You are responsible.

You are responsible. Whether you like it or not. And whether you accept it or not.

Not for what you were born into, or your upbringing, or for some of what life puts on you.

But you are responsible for your:

  • thinking, which you can choose to swap or flip once you grip hold of it
  • learning, which you can steer and use to change your thinking
  • decisions, which you can learn and think about before making
  • actions, which your decisions influence

And these, combined with execution, time, timing, and circumstances create outcomes. Which could be put on a spectrum somewhere between pain and gain.

Those experiences and outcomes, on repeat, are your life.

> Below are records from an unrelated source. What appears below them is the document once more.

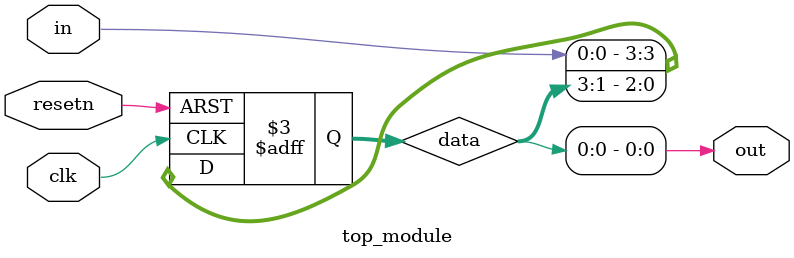
<source format=sv>
module top_module (
    input clk,
    input resetn,
    input in,
    output out
);
    reg [3:0] data;
    
    always @(posedge clk or negedge resetn) begin
        if (~resetn)
            data <= 4'b0;
        else
            data <= {in, data[3:1]};
    end
    
    assign out = data[0];
    
endmodule

</source>
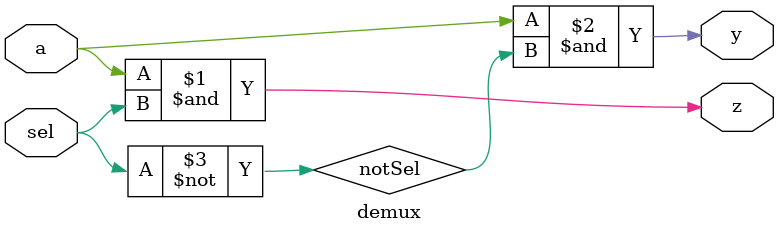
<source format=v>
module demux(y, z, a, sel);
    input a, sel;
    output y, z;
    wire notSel;

    not(notSel, sel);
    and(z, a, sel);
    and(y, a, notSel);
endmodule
</source>
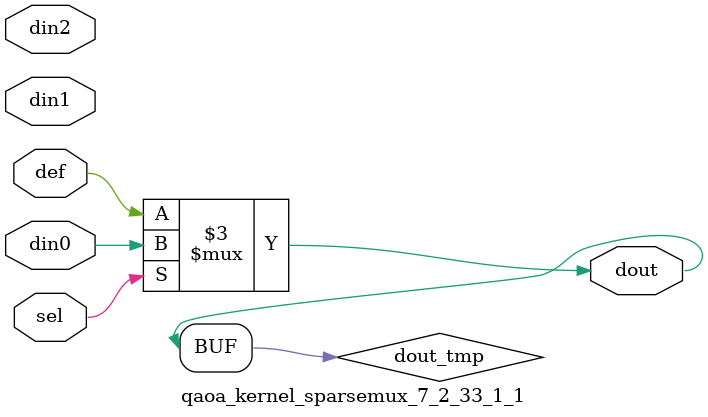
<source format=v>
`timescale 1ns / 1ps

module qaoa_kernel_sparsemux_7_2_33_1_1 (din0,din1,din2,def,sel,dout);

parameter din0_WIDTH = 1;

parameter din1_WIDTH = 1;

parameter din2_WIDTH = 1;

parameter def_WIDTH = 1;
parameter sel_WIDTH = 1;
parameter dout_WIDTH = 1;

parameter [sel_WIDTH-1:0] CASE0 = 1;

parameter [sel_WIDTH-1:0] CASE1 = 1;

parameter [sel_WIDTH-1:0] CASE2 = 1;

parameter ID = 1;
parameter NUM_STAGE = 1;



input [din0_WIDTH-1:0] din0;

input [din1_WIDTH-1:0] din1;

input [din2_WIDTH-1:0] din2;

input [def_WIDTH-1:0] def;
input [sel_WIDTH-1:0] sel;

output [dout_WIDTH-1:0] dout;



reg [dout_WIDTH-1:0] dout_tmp;


always @ (*) begin
(* parallel_case *) case (sel)
    
    CASE0 : dout_tmp = din0;
    
    CASE1 : dout_tmp = din1;
    
    CASE2 : dout_tmp = din2;
    
    default : dout_tmp = def;
endcase
end


assign dout = dout_tmp;



endmodule

</source>
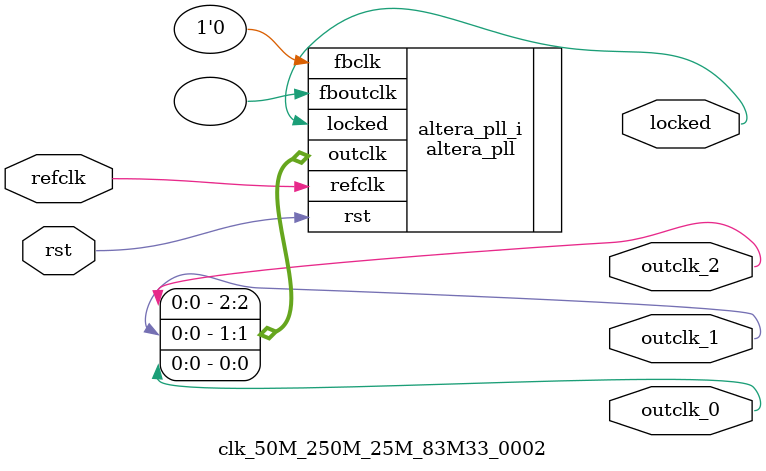
<source format=v>
`timescale 1ns/10ps
module  clk_50M_250M_25M_83M33_0002(

	// interface 'refclk'
	input wire refclk,

	// interface 'reset'
	input wire rst,

	// interface 'outclk0'
	output wire outclk_0,

	// interface 'outclk1'
	output wire outclk_1,

	// interface 'outclk2'
	output wire outclk_2,

	// interface 'locked'
	output wire locked
);

	altera_pll #(
		.fractional_vco_multiplier("false"),
		.reference_clock_frequency("50.0 MHz"),
		.operation_mode("direct"),
		.number_of_clocks(3),
		.output_clock_frequency0("250.000000 MHz"),
		.phase_shift0("0 ps"),
		.duty_cycle0(50),
		.output_clock_frequency1("25.000000 MHz"),
		.phase_shift1("0 ps"),
		.duty_cycle1(50),
		.output_clock_frequency2("83.333333 MHz"),
		.phase_shift2("0 ps"),
		.duty_cycle2(50),
		.output_clock_frequency3("0 MHz"),
		.phase_shift3("0 ps"),
		.duty_cycle3(50),
		.output_clock_frequency4("0 MHz"),
		.phase_shift4("0 ps"),
		.duty_cycle4(50),
		.output_clock_frequency5("0 MHz"),
		.phase_shift5("0 ps"),
		.duty_cycle5(50),
		.output_clock_frequency6("0 MHz"),
		.phase_shift6("0 ps"),
		.duty_cycle6(50),
		.output_clock_frequency7("0 MHz"),
		.phase_shift7("0 ps"),
		.duty_cycle7(50),
		.output_clock_frequency8("0 MHz"),
		.phase_shift8("0 ps"),
		.duty_cycle8(50),
		.output_clock_frequency9("0 MHz"),
		.phase_shift9("0 ps"),
		.duty_cycle9(50),
		.output_clock_frequency10("0 MHz"),
		.phase_shift10("0 ps"),
		.duty_cycle10(50),
		.output_clock_frequency11("0 MHz"),
		.phase_shift11("0 ps"),
		.duty_cycle11(50),
		.output_clock_frequency12("0 MHz"),
		.phase_shift12("0 ps"),
		.duty_cycle12(50),
		.output_clock_frequency13("0 MHz"),
		.phase_shift13("0 ps"),
		.duty_cycle13(50),
		.output_clock_frequency14("0 MHz"),
		.phase_shift14("0 ps"),
		.duty_cycle14(50),
		.output_clock_frequency15("0 MHz"),
		.phase_shift15("0 ps"),
		.duty_cycle15(50),
		.output_clock_frequency16("0 MHz"),
		.phase_shift16("0 ps"),
		.duty_cycle16(50),
		.output_clock_frequency17("0 MHz"),
		.phase_shift17("0 ps"),
		.duty_cycle17(50),
		.pll_type("General"),
		.pll_subtype("General")
	) altera_pll_i (
		.rst	(rst),
		.outclk	({outclk_2, outclk_1, outclk_0}),
		.locked	(locked),
		.fboutclk	( ),
		.fbclk	(1'b0),
		.refclk	(refclk)
	);
endmodule


</source>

Your thinking (or lack of) create what you experience.

It’s worth pausing to consider what thinking, learning, decisions and actions over time put you in the position you are currently in. And what trajectory you’re on and position you’ll be in, if you continue operating at the same level.

It’s worth contemplating what new learning, thinking, decisions and actions you could take to steer your journey.

And it starts with a decision right now.

You can decide, at any point you remind yourself to – because you are responsible for that – to pause your life and get a grip on your thinking, learning, decisions or actions in that very moment.

You can learn new ideas and use them to challenge your own thinking, and make decisions slightly differently. Which will change your actions and your life.

If you think you’re not responsible (or fail to think and decide that you are) then you pass all power to other people and events.

This makes you a victim.

And a victim can’t do anything about anything, because they’re a victim. They believe it’s out of their control, so they believe there is nothing to control. That’s a fast way to incapacitate yourself.

Better and stronger to learn, think, decide and act like you’re responsible. And doing so puts all the power back into you. (Literally repeating “I am responsible” in my head never fails to pump me up ready for action).

You could start by creating reminders to do this. And practice not going with your first thought on things so quickly. Consider other perspectives before jumping forward.